Before moving from one GPU to multi-GPU training, it usually makes sense to exhaust the simpler single-GPU optimizations first. They are easier to debug, cheaper to run, and often deliver surprisingly large gains.

The repo’s training-speed material is a good example: a long sequence of single-GPU improvements dramatically increased throughput before distributed training entered the picture.

The repo includes a direct comparison workflow for inspecting how the optimized single-GPU code differs from the baseline implementation

Good first optimizations include:

using bfloat16
enabling tensor-core-friendly settings
using fused optimizers
enabling pinned memory in the data loader
replacing from-scratch kernels with optimized PyTorch implementations where appropriate
using FlashAttention
trying torch.compile
tuning batch size after the other optimizations are in place

These changes matter because distributed training adds a lot of complexity:

process-group setup
synchronization overhead
harder debugging
more failure modes

So if a single GPU is still leaving obvious speed or memory gains unused, multi-GPU is usually not the first thing to fix.

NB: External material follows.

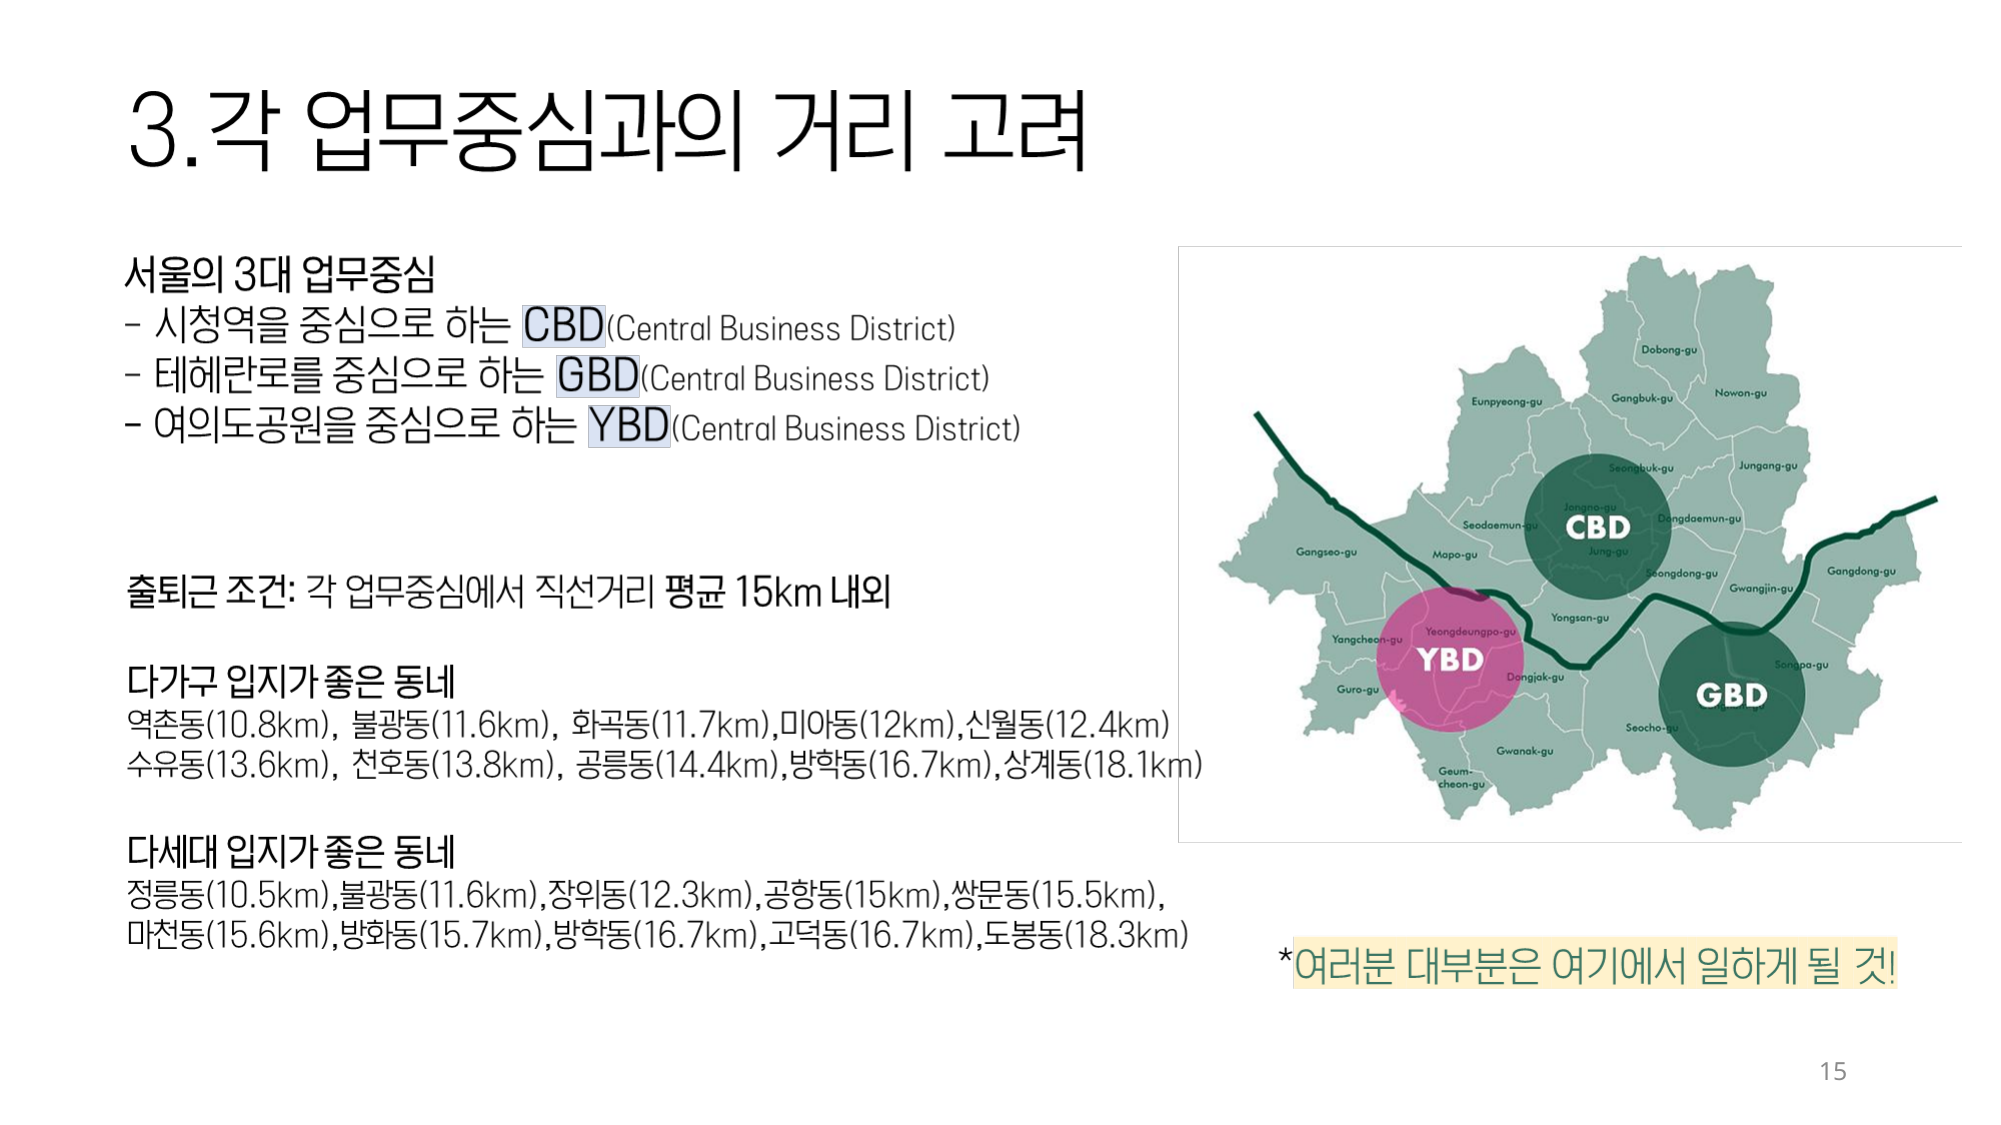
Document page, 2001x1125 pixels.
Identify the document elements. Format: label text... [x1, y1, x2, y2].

slide_number 15 [1412, 1042, 1863, 1103]
picture [71, 22, 1962, 1014]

The repo’s optimization summary is effectively a single-GPU checklist: several large improvements come before distributed data parallelism is even necessary

The practical rule is to move to multi-GPU when:

the optimized single-GPU path is already reasonably efficient
the model or data scale truly exceeds one GPU
the added complexity is justified

In short, good first optimizations before multi-GPU training are mixed precision, efficient kernels, fused optimizers, better data loading, and compilation, because those changes often unlock large gains without distributed-training complexity.